--- Instruction ---
Your copy should hold only the lines from the one holding "table lamp: none" through the last line of the records below, both included, each exact and with no pictures.

Stored records
--- START ---
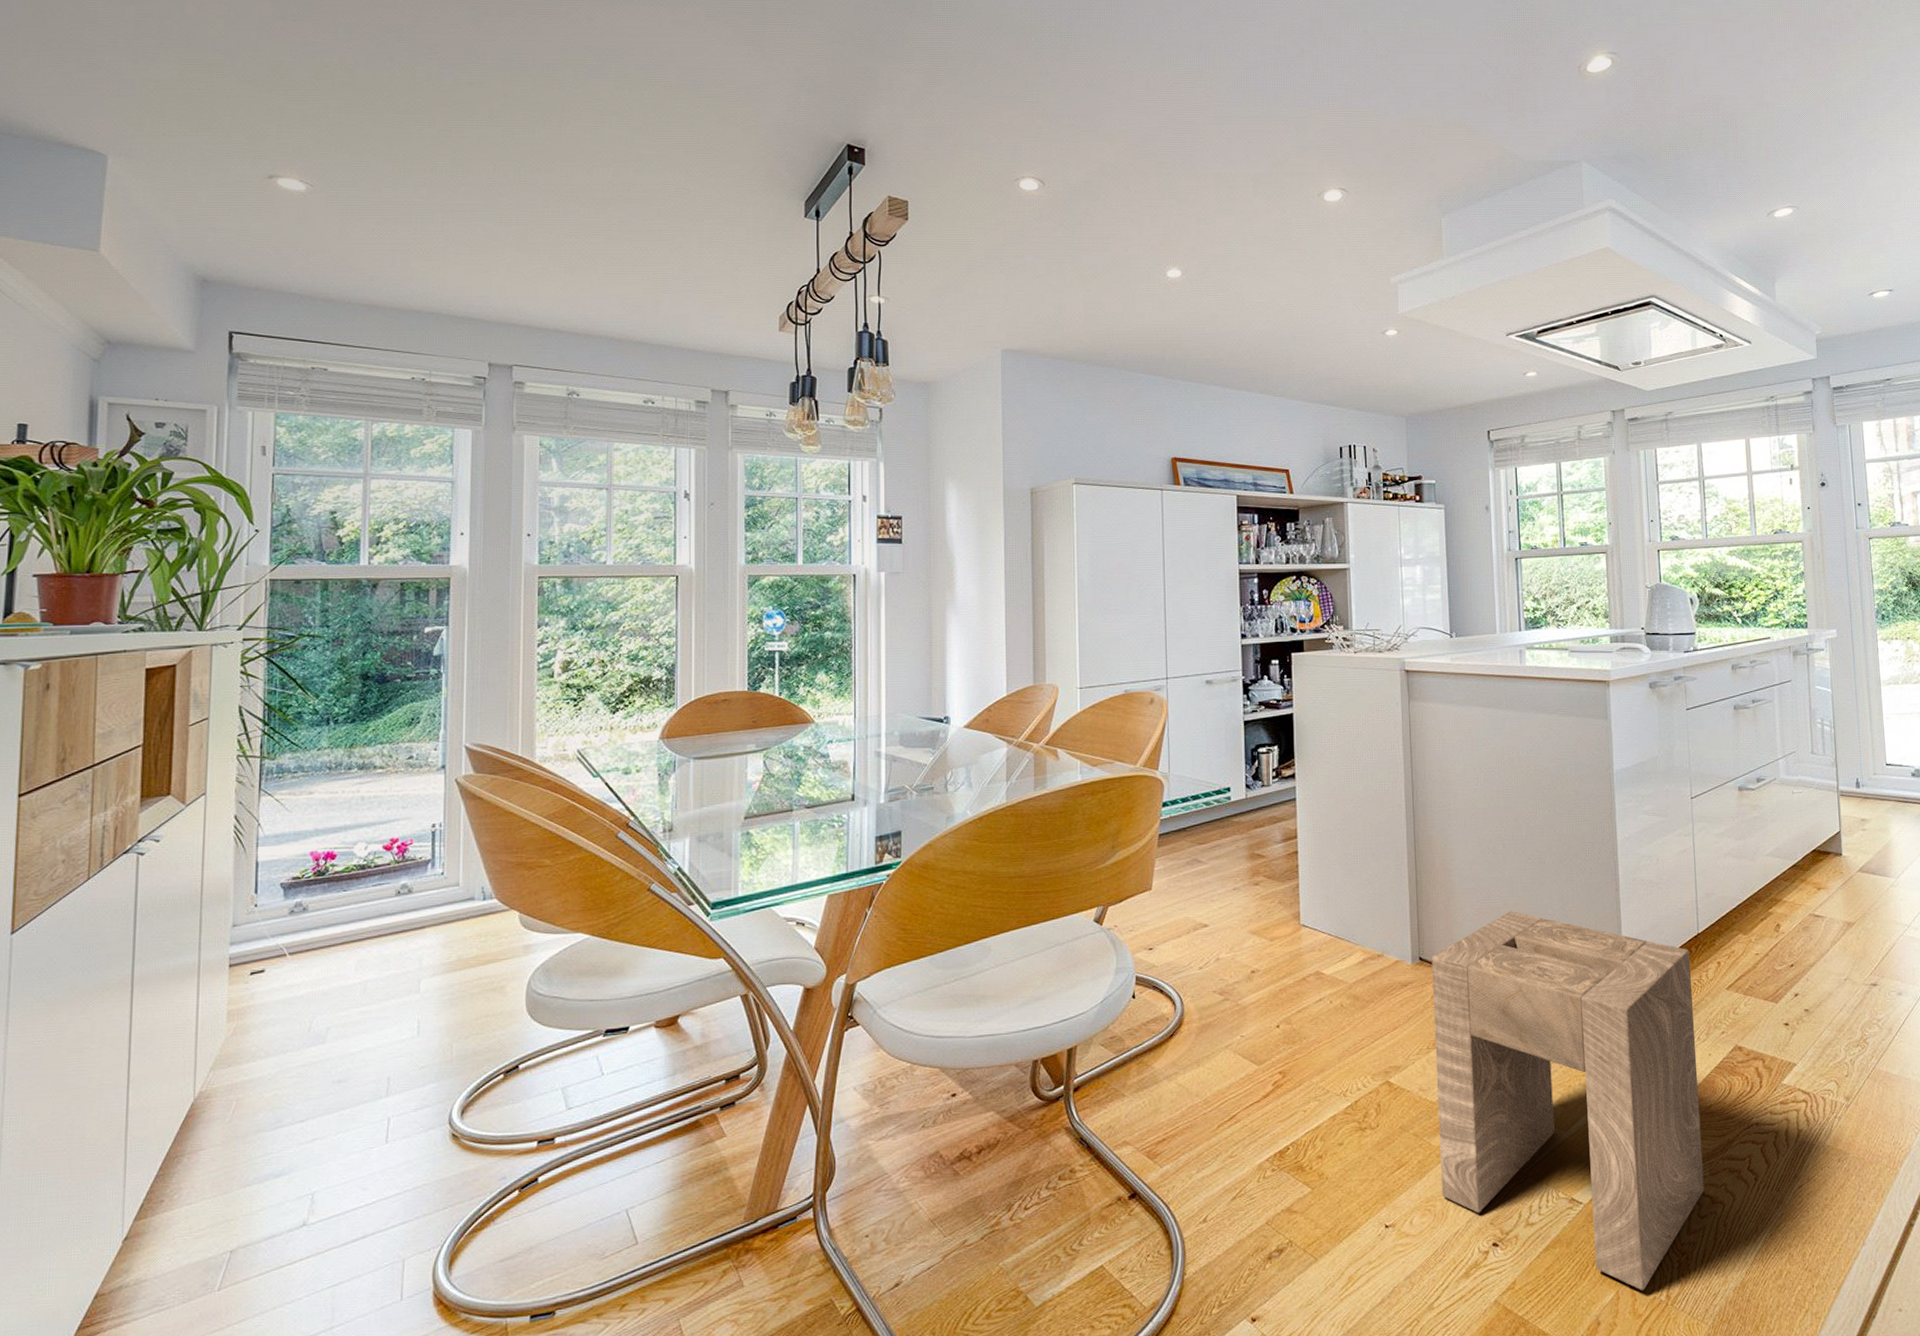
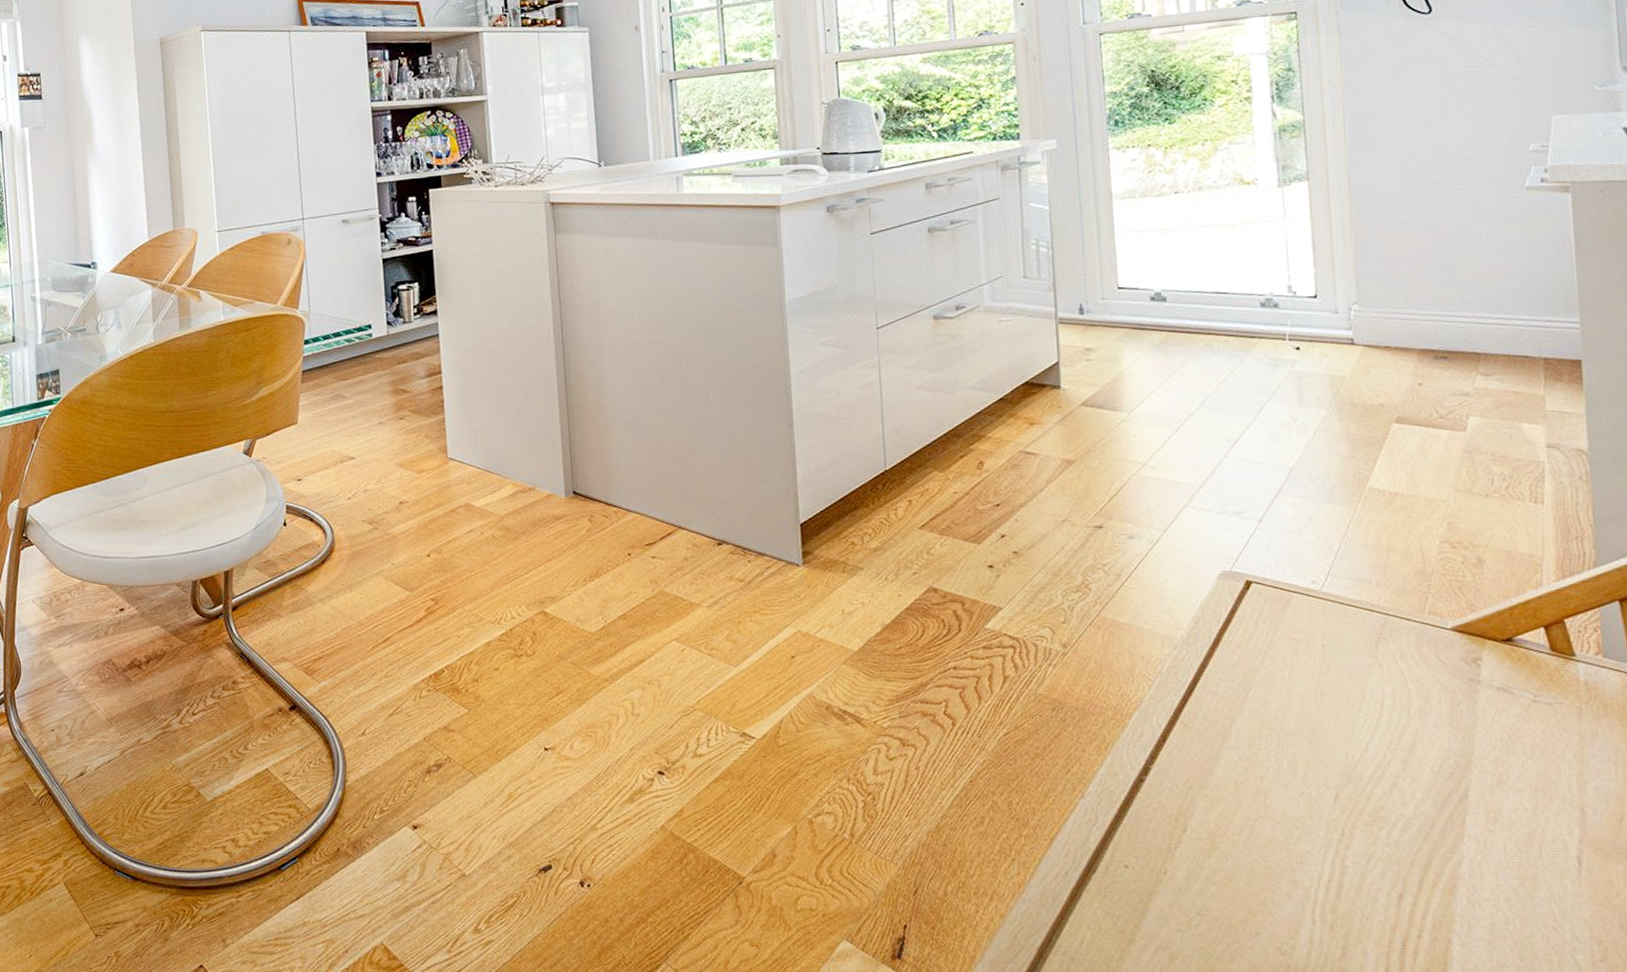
stool: present [1431,911,1705,1291] -> none [586,446,894,828]

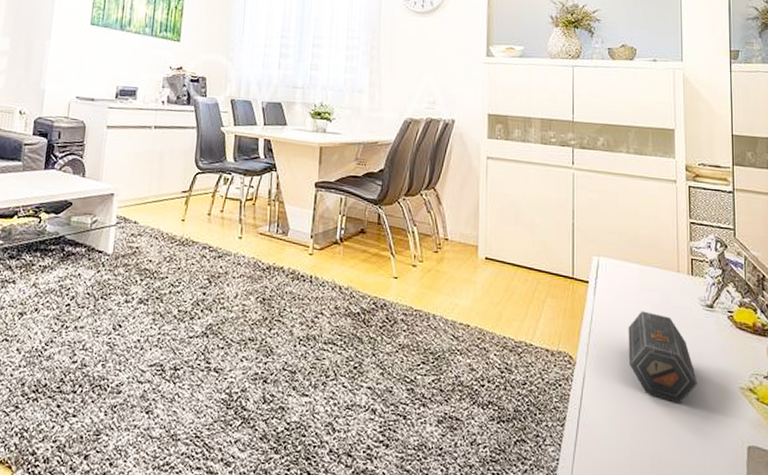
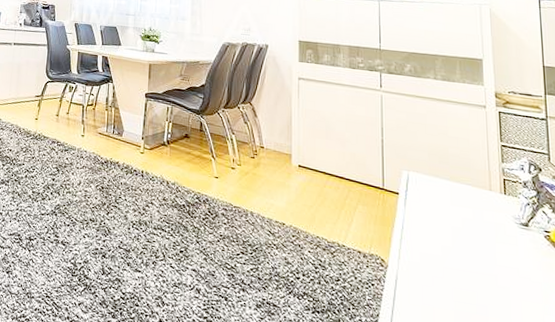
speaker: present [628,311,698,404] -> none [440,224,514,314]

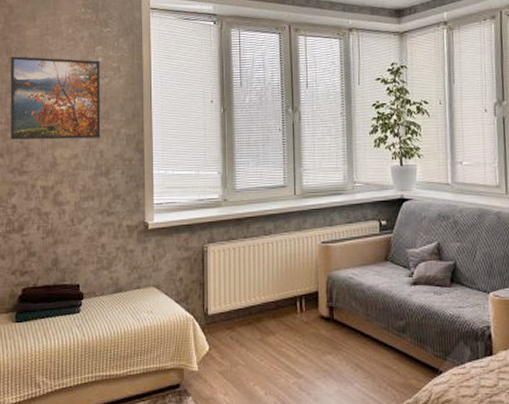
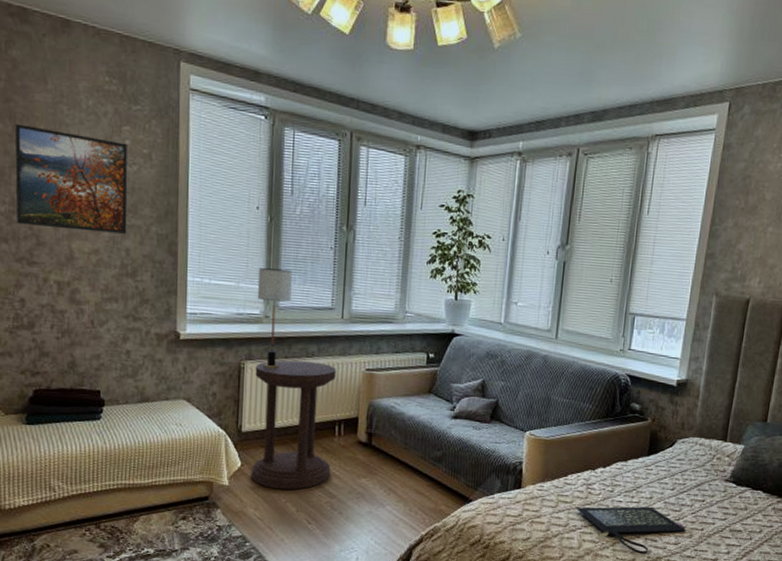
table lamp: none [215,154,246,249] -> present [257,268,292,369]
side table: none [217,239,296,372] -> present [251,360,336,490]

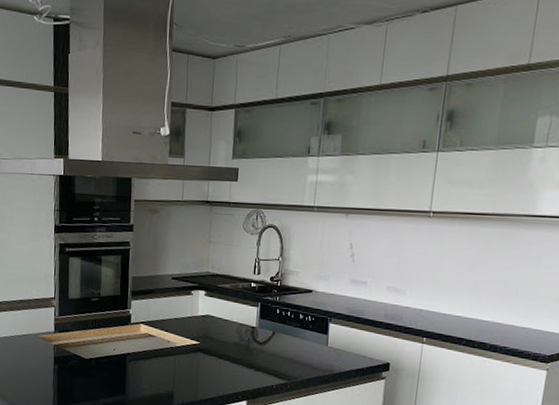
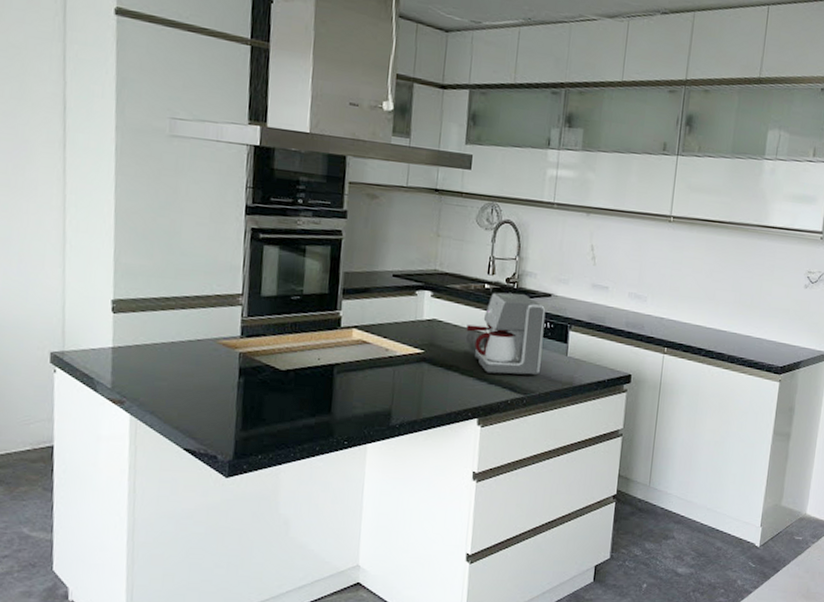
coffee maker: none [235,290,307,364] -> present [466,292,546,376]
--- END ---
--- Task response ---
table lamp: none [215,154,246,249] -> present [257,268,292,369]
side table: none [217,239,296,372] -> present [251,360,336,490]

coffee maker: none [235,290,307,364] -> present [466,292,546,376]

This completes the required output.